▶ [Given request]
Please duplicate the lines that open with the line containing "common name: Prairie coneflower" and close with the line containing "scientific name: Myrrhis odorata", including both of those lines, and nothing else.
-- begin Data provided --
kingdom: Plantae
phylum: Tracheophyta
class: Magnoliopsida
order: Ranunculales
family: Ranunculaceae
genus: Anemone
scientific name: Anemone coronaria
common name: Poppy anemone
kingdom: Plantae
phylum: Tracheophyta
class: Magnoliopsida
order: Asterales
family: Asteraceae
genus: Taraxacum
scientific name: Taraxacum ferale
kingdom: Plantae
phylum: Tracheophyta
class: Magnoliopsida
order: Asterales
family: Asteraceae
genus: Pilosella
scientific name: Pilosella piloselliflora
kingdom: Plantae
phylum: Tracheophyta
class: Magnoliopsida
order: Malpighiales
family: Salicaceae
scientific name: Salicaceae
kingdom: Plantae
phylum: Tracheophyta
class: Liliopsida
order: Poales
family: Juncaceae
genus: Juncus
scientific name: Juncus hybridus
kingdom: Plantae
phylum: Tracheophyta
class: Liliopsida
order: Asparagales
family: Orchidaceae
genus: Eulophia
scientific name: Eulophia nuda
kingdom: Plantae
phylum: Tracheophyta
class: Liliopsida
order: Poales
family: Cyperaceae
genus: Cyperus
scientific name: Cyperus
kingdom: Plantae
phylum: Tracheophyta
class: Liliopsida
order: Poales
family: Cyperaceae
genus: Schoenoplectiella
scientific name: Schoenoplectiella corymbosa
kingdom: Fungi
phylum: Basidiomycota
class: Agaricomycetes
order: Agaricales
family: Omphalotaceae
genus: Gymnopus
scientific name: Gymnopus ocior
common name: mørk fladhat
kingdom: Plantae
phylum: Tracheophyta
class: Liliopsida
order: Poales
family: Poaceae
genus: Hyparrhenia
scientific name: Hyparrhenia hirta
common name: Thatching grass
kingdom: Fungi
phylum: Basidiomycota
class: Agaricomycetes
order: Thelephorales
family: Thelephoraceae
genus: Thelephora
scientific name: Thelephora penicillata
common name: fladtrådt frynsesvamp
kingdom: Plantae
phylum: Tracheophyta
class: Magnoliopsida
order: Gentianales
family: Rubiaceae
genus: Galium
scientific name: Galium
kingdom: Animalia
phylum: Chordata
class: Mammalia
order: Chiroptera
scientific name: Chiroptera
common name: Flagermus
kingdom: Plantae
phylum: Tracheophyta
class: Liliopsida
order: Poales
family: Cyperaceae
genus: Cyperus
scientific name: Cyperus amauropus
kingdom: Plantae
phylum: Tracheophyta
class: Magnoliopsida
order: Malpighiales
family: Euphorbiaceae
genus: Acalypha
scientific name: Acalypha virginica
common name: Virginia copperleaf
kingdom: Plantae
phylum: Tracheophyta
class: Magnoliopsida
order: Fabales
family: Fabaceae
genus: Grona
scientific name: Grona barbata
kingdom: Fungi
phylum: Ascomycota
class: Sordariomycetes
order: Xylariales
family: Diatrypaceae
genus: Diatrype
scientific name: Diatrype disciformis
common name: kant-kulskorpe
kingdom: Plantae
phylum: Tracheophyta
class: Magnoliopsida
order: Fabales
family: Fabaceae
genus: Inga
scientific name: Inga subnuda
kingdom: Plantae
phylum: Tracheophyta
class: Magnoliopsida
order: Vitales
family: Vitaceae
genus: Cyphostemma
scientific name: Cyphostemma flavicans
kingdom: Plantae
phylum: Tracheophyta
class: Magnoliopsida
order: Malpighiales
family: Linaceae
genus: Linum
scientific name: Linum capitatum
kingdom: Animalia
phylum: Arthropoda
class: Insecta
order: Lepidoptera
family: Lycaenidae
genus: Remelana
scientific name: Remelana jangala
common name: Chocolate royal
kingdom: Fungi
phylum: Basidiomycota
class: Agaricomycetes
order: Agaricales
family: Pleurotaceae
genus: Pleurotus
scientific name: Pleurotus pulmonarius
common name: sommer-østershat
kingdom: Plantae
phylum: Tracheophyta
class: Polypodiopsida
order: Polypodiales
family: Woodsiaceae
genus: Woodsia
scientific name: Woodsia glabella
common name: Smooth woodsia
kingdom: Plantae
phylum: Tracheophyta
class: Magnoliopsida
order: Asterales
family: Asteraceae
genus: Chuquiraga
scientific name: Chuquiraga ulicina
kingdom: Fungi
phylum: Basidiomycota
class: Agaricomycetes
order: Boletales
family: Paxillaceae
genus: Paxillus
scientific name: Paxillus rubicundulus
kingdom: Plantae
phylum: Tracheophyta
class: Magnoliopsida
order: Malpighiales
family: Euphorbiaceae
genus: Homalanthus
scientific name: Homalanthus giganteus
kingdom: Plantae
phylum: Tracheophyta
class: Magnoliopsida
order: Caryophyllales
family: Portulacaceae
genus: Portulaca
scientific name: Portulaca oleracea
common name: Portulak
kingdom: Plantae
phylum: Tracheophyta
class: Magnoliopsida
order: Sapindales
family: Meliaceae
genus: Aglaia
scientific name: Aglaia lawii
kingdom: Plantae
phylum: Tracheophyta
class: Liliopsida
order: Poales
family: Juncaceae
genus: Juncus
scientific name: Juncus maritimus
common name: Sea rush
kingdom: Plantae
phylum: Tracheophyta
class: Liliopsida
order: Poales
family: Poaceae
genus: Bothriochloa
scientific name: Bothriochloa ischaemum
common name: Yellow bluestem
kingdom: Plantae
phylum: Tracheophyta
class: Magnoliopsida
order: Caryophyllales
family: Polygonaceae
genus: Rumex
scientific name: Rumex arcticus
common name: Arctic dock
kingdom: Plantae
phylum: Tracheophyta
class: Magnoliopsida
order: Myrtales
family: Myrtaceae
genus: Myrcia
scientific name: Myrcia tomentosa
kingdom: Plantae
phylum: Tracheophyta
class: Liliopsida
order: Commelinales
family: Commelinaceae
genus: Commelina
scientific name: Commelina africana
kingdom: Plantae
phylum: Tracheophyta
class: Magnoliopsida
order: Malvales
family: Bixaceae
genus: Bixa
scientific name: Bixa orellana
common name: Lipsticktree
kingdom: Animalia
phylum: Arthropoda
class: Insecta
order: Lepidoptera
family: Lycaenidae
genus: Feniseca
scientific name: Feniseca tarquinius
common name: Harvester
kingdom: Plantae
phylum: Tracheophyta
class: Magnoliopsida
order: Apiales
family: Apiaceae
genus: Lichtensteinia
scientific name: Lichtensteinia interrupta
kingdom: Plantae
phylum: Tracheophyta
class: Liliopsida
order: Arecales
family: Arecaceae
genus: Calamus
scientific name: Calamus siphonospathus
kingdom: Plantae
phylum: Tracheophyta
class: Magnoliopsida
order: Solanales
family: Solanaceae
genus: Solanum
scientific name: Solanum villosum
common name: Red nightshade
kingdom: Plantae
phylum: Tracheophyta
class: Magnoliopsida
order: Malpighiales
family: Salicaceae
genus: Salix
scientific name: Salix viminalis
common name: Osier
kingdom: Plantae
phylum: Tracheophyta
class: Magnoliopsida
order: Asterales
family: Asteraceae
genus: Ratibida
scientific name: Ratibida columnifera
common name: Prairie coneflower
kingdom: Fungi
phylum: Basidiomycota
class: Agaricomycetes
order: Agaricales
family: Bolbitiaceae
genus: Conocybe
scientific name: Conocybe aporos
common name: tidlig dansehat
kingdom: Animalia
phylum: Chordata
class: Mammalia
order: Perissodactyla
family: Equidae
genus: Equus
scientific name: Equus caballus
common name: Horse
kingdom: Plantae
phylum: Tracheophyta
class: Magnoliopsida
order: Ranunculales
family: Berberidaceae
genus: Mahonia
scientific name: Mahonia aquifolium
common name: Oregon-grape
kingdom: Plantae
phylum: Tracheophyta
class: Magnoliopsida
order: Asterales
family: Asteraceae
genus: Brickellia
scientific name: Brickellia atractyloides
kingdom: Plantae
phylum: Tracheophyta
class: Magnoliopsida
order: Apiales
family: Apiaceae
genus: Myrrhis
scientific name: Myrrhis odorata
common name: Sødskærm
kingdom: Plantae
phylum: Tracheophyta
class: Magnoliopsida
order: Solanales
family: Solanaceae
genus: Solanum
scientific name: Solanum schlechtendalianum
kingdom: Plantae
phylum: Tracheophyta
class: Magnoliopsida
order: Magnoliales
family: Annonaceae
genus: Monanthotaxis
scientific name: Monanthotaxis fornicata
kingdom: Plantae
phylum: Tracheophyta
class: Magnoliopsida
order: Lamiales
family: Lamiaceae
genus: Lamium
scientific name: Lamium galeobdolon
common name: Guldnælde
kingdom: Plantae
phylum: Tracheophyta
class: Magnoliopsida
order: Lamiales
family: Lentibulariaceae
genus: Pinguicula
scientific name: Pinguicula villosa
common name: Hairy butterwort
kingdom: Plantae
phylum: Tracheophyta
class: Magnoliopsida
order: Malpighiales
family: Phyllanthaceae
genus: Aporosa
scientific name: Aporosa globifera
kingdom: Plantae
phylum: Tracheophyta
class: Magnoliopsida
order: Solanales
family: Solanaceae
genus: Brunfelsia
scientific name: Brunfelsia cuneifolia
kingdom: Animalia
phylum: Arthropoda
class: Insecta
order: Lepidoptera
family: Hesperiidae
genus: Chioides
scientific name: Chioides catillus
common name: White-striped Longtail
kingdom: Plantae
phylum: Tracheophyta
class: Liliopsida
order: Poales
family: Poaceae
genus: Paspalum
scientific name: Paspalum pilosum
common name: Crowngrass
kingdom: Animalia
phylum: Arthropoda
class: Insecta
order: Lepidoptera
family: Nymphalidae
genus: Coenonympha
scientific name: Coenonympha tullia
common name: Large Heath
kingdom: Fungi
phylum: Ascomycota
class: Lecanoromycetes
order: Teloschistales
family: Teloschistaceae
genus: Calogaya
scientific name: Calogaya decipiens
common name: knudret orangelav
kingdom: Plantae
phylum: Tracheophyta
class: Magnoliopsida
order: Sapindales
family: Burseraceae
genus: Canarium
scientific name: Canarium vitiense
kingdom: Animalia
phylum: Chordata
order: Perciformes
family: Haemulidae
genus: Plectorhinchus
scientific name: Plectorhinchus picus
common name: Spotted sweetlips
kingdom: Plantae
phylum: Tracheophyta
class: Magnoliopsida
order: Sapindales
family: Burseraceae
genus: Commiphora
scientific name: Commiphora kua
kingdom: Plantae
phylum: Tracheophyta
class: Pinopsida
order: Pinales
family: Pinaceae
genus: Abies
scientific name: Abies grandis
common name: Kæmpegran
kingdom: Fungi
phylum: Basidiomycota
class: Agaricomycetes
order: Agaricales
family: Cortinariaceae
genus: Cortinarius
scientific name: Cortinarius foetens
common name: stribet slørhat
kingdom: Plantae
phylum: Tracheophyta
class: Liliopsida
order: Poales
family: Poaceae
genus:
-- end Data provided --
▶ [Response below]
common name: Prairie coneflower
kingdom: Fungi
phylum: Basidiomycota
class: Agaricomycetes
order: Agaricales
family: Bolbitiaceae
genus: Conocybe
scientific name: Conocybe aporos
common name: tidlig dansehat
kingdom: Animalia
phylum: Chordata
class: Mammalia
order: Perissodactyla
family: Equidae
genus: Equus
scientific name: Equus caballus
common name: Horse
kingdom: Plantae
phylum: Tracheophyta
class: Magnoliopsida
order: Ranunculales
family: Berberidaceae
genus: Mahonia
scientific name: Mahonia aquifolium
common name: Oregon-grape
kingdom: Plantae
phylum: Tracheophyta
class: Magnoliopsida
order: Asterales
family: Asteraceae
genus: Brickellia
scientific name: Brickellia atractyloides
kingdom: Plantae
phylum: Tracheophyta
class: Magnoliopsida
order: Apiales
family: Apiaceae
genus: Myrrhis
scientific name: Myrrhis odorata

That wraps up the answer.